Question

The value of $\sum\limits_{n = 2}^\infty {\ln \left( {1 - \dfrac{1}{{{n^2}}}} \right)} $ equals
A.$ - \ln 3$
B.$0$
C.$ - \ln 2$
D.$ - \ln 5$

Answer 1

Hint: An exponent that is written in a special way is known as a logarithm. Logarithm functions are just opposite or inverse of exponential functions. We can easily express any exponential function in a logarithm form.
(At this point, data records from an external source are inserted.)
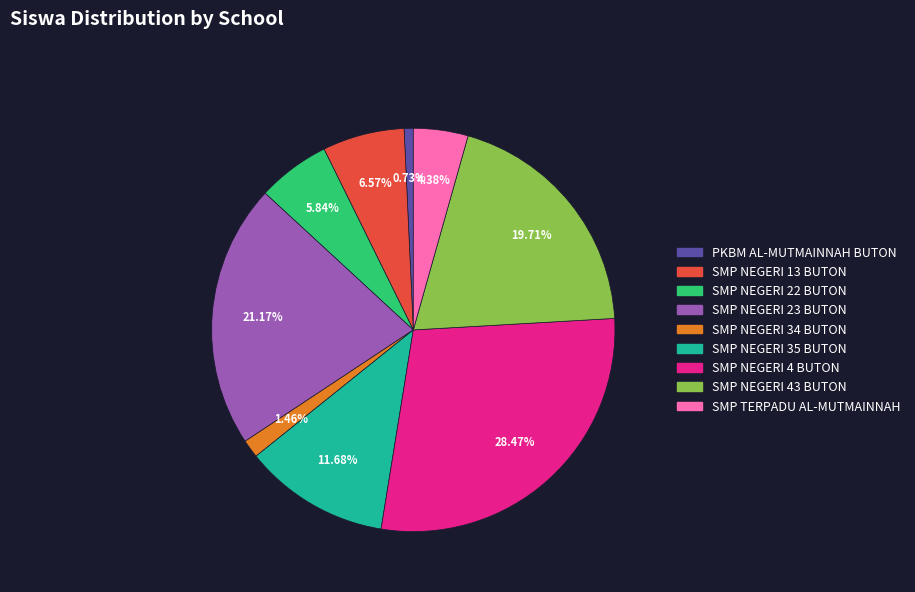

To the nearest percent, what is the combined percentage of SMP NEGERI 34 BUTON and SMP NEGERI 4 BUTON?

30%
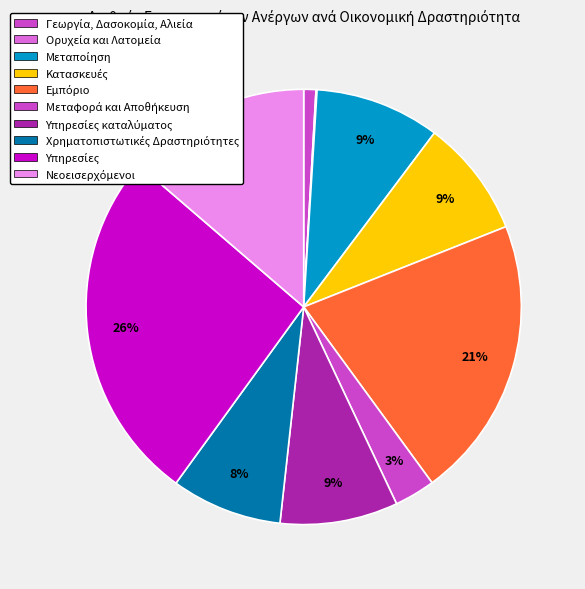

Does Υπηρεσίες account for over 50% of the chart?

No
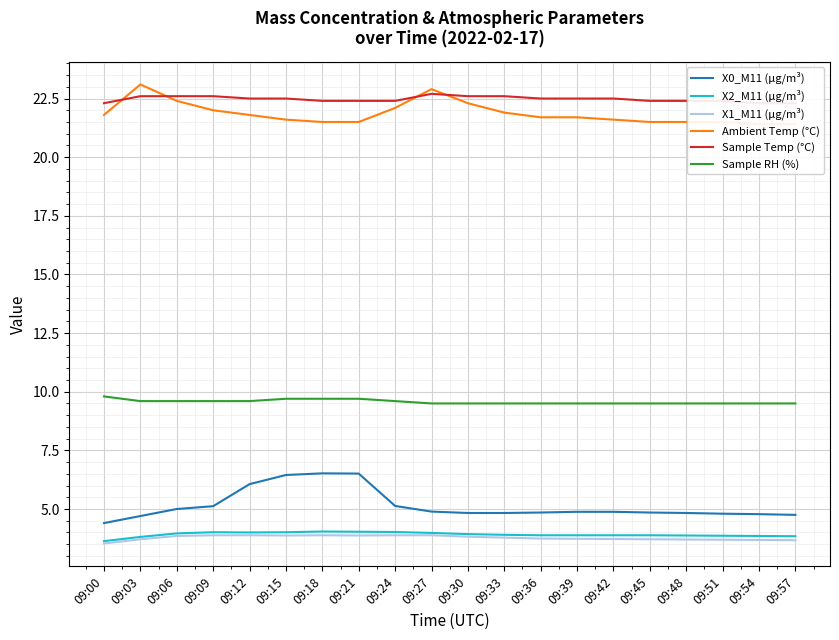

What is the difference between the maximum and minimum values in the Sample RH (%) series?

0.3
Similarly, all the logarithm functions can be easily rewritten in exponential form. $\sum\limits_{}^{} {} $ is a mathematical letter whose meaning is ‘the sum of’. In order to solve this equation, we will have to use the properties of sigma expansion as well as of logarithm.

Complete step by step solution:
Given is $\sum\limits_{n = 2}^\infty {\ln \left( {1 - \dfrac{1}{{{n^2}}}} \right)} $
We know that according to sigma expansion and logarithm properties,
$ \Rightarrow \ln \left( {1 - \dfrac{1}{{{n^2}}}} \right) = \ln \left( {n + 1} \right) + \ln \left( {n - 1} \right) - 2\ln n$
We are given that $n = 2$ so,
$
   = \ln \left( {2 + 1} \right) + \ln \left( {2 - 1} \right) - 2\ln 2 \\
   = \ln 3 + \ln 1 - 2\ln 2 + \ln 4 + \ln 2 \\
   = {{\ln 3}} + {{\ln 1}} - \ln 2 - {{\ln 2}} + {{\ln 4}} + {{\ln 2}} - {{\ln 3}} - {{\ln 3}} \\
   = - \ln 2 \\
 $
Therefore, the value of $\sum\limits_{n = 2}^\infty {\ln \left( {1 - \dfrac{1}{{{n^2}}}} \right)} $ is $ - \ln 2$.

Hence, the correct option is (C).

Note:
This problem and similar to these can very easily be solved by making use of different logarithm properties. Students should keep in mind the properties of logarithmic functions. Logarithms are useful when we want to work with large numbers. Logarithm has many uses in real life, such as in electronics, acoustics, earthquake analysis and population prediction. When the base of common logarithm is $10$ then, the base of a natural logarithm is number $e$.